#### Your assignment
Please rewrite the stretch of the integration patterns text from "Extract, Transform, Load" through "into the destination.", changing "source systems" to "upstream systems".

BEGIN Excerpted text

Tools like Kong, Apigee, and AWS API Gateway make this pattern accessible without building a gateway from scratch. For most NZ enterprise teams, a managed gateway service is the pragmatic choice.
Event-Driven Architecture
Instead of systems calling each other directly (request-response), systems publish events to a message broker, and other systems subscribe to the events they care about.
When a new customer is created in the CRM, the CRM publishes a "customer created" event. The billing system, the email platform, and the reporting system each subscribe to that event and process it independently. The CRM doesn't know or care how many systems are listening. The subscribing systems don't know or care where the event originated.
Event-driven architecture turns a web of dependencies into a collection of independent systems that react to shared information. Adding a new system means adding a new subscriber, not modifying every existing system.
John Li
Chief Technology Officer
This decoupling is the primary benefit. Adding a new system to the landscape means subscribing to relevant events, not building new point-to-point connections to every existing system.
RabbitMQ and Apache Kafka are the two most common message brokers in enterprise contexts. RabbitMQ is simpler and sufficient for most NZ enterprise volumes. Kafka is more complex but handles higher volumes and provides event replay capabilities.
ETL for Batch Data
Not all data needs to flow in real time. Financial reconciliation, reporting aggregation, and data warehouse loading are typically batch processes that run on a schedule.
Extract, Transform, Load (ETL) is the established pattern. Extract data from source systems. Transform it into the target format (cleaning, aggregating, enriching). Load it into the destination.
The key is to keep ETL processes visible and monitored. Scheduled jobs that run overnight and fail silently are one of the most common sources of data quality issues in enterprise. Every ETL process needs alerting on failure, data quality checks on output, and logging that makes troubleshooting feasible.
Integration Anti-Patterns
The File Drop
System A writes a CSV file to a shared folder. System B polls the folder and processes the file. This pattern is remarkably common in enterprise, remarkably fragile, and remarkably difficult to troubleshoot. File format changes, timing issues, partial writes, and permission problems create a steady stream of silent failures.

END Excerpted text
BEGIN Excerpted data

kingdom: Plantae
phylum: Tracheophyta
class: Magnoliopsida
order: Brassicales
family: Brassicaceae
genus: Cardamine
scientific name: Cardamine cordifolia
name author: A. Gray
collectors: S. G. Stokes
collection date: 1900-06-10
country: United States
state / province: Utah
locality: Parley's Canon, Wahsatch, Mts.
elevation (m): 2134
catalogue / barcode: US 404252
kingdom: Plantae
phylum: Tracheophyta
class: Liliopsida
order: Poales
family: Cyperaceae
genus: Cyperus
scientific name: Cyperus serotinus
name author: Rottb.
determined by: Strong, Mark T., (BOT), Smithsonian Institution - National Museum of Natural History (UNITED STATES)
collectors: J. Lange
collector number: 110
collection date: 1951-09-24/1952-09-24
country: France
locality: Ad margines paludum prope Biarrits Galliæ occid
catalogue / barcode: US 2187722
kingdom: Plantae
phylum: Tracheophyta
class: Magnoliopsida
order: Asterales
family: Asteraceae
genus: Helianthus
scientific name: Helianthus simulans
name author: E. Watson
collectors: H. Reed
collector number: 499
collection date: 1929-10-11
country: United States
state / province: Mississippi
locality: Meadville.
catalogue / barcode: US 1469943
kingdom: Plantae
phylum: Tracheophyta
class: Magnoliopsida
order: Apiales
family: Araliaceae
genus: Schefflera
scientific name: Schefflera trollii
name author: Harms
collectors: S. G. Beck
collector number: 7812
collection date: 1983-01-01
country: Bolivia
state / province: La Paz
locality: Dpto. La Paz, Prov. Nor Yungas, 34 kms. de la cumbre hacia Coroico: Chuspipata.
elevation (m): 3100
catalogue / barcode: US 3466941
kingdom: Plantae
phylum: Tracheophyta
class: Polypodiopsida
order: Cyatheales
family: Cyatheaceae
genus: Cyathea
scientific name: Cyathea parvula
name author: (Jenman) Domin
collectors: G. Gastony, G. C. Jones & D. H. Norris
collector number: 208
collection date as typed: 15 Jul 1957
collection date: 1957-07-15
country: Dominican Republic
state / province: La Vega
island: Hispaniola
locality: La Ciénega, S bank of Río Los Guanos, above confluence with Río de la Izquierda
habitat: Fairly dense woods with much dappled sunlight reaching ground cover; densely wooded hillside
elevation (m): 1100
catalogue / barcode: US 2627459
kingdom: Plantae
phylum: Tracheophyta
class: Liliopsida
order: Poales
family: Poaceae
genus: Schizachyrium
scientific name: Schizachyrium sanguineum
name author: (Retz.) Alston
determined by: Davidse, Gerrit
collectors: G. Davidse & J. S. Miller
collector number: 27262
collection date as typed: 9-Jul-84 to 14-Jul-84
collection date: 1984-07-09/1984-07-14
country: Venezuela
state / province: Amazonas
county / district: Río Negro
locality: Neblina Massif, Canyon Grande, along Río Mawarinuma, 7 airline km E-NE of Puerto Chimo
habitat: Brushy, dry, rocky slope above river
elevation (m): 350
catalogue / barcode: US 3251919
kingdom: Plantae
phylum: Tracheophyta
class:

END Excerpted data

#### Solution for this problem
Extract, Transform, Load (ETL) is the established pattern. Extract data from upstream systems. Transform it into the target format (cleaning, aggregating, enriching). Load it into the destination.